Saved entries:
*** Block opens ***
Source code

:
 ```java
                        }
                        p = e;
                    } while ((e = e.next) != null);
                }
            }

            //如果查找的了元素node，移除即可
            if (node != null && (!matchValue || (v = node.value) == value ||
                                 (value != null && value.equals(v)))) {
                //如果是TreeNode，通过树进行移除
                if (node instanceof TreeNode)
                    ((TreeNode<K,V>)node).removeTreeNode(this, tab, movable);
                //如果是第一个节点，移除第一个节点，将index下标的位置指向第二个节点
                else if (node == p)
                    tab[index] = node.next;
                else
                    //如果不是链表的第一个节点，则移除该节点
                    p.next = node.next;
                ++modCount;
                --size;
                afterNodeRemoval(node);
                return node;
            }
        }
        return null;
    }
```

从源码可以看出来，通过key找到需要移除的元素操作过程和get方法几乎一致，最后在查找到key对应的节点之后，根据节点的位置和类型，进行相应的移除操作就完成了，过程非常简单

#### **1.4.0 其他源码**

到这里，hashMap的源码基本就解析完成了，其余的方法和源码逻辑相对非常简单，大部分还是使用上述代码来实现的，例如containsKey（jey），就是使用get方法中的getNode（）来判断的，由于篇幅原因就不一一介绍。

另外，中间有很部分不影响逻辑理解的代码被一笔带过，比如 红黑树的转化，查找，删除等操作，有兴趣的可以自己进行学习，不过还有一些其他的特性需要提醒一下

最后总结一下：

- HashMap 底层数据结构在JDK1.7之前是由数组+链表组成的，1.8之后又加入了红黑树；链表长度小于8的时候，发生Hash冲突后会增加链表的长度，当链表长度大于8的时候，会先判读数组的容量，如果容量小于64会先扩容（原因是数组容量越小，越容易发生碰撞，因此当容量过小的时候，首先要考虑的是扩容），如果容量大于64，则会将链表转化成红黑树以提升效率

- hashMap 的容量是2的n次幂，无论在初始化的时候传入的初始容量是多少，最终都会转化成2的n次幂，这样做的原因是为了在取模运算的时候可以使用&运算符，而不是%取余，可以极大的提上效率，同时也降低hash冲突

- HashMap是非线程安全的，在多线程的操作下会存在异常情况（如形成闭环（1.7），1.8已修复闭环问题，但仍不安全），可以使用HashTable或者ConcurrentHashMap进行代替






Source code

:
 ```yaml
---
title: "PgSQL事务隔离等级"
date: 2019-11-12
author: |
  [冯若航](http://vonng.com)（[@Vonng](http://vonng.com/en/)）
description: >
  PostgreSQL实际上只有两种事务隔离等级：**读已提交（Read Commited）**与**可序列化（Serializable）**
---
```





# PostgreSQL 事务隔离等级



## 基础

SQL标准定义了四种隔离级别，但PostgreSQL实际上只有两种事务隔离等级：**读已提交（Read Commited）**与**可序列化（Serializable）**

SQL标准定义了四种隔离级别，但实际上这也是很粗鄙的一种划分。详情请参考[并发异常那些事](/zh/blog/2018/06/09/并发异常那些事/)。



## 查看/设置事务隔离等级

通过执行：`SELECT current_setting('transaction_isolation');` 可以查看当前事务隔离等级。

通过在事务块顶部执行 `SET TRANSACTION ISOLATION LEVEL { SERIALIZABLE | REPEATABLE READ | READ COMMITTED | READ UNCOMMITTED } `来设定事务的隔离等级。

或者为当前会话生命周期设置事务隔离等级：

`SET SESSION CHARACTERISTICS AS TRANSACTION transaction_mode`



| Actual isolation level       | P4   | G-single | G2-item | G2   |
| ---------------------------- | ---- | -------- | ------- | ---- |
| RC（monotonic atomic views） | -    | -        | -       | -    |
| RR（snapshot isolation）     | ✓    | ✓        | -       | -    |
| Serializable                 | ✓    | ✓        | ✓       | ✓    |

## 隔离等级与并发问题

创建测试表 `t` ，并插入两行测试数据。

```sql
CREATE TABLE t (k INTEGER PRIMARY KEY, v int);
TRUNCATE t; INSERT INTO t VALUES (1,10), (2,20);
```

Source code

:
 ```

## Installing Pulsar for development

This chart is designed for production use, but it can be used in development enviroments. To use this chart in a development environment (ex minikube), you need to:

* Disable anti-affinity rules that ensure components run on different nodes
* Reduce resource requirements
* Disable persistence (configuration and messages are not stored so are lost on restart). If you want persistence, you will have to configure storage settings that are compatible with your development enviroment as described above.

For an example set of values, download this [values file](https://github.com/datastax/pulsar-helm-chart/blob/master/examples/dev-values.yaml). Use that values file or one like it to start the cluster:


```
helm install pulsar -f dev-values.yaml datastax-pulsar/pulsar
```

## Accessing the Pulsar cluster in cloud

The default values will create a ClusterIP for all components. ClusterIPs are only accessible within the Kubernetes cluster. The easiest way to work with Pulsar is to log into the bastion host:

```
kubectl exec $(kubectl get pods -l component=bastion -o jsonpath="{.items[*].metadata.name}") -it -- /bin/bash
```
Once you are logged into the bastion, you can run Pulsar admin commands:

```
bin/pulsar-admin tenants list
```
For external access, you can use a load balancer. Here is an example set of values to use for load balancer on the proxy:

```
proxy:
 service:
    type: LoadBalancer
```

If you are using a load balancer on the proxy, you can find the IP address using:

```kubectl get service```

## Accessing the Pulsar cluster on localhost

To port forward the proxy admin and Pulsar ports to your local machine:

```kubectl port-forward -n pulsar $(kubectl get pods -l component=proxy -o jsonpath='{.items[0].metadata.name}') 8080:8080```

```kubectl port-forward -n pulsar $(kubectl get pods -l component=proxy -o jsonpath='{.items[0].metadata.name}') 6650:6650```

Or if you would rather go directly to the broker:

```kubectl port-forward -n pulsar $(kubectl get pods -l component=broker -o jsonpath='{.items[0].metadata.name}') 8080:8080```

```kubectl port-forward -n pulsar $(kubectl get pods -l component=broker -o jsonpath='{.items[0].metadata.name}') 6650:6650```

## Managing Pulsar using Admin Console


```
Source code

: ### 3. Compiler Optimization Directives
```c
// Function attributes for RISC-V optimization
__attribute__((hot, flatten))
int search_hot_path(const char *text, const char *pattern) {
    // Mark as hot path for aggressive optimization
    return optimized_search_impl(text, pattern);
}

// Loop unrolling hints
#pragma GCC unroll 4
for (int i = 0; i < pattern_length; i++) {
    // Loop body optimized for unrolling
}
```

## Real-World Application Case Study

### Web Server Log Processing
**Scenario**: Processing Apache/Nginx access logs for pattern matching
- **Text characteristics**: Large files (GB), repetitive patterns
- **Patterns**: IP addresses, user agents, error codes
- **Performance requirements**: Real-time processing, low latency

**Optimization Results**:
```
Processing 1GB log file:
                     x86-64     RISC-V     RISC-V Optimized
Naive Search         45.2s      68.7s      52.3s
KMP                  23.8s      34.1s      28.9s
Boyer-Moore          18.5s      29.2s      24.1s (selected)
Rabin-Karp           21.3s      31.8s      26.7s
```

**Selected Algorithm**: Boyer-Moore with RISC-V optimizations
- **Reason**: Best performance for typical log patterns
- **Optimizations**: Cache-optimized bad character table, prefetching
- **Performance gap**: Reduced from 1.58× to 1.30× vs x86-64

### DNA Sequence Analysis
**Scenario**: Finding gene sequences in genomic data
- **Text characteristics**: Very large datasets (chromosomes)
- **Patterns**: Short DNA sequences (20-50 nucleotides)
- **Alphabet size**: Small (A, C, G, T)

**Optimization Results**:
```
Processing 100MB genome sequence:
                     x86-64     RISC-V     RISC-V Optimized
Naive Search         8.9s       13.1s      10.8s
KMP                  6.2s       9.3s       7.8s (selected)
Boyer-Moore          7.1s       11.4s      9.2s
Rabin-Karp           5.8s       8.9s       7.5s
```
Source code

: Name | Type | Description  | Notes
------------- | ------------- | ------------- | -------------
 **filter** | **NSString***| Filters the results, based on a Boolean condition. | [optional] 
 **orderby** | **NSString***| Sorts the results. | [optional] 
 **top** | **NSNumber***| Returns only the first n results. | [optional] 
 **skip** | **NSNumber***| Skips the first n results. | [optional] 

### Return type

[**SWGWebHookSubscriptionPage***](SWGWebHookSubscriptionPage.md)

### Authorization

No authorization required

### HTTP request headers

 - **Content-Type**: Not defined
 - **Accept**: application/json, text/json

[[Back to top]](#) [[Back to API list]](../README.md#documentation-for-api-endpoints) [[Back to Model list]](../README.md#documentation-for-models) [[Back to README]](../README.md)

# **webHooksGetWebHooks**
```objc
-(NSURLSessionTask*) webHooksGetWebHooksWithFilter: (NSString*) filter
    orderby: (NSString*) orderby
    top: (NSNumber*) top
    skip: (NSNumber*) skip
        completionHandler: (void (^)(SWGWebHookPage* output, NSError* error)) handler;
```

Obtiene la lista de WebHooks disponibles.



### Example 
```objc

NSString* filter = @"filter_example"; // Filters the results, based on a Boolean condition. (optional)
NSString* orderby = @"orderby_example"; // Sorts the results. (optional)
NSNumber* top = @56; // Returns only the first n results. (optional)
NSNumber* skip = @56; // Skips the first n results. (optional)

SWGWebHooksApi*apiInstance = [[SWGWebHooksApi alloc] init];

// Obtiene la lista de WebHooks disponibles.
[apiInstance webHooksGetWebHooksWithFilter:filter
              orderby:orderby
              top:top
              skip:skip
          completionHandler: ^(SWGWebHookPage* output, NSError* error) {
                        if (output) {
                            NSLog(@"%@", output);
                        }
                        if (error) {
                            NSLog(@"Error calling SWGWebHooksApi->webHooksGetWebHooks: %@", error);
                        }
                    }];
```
*** Block closes ***
» **TASK DETAILS**
Reproduce each line of the entries in which the word "based" is found.

» **SOLUTION TO THIS EXERCISE**
 **filter** | **NSString***| Filters the results, based on a Boolean condition. | [optional] 
NSString* filter = @"filter_example"; // Filters the results, based on a Boolean condition. (optional)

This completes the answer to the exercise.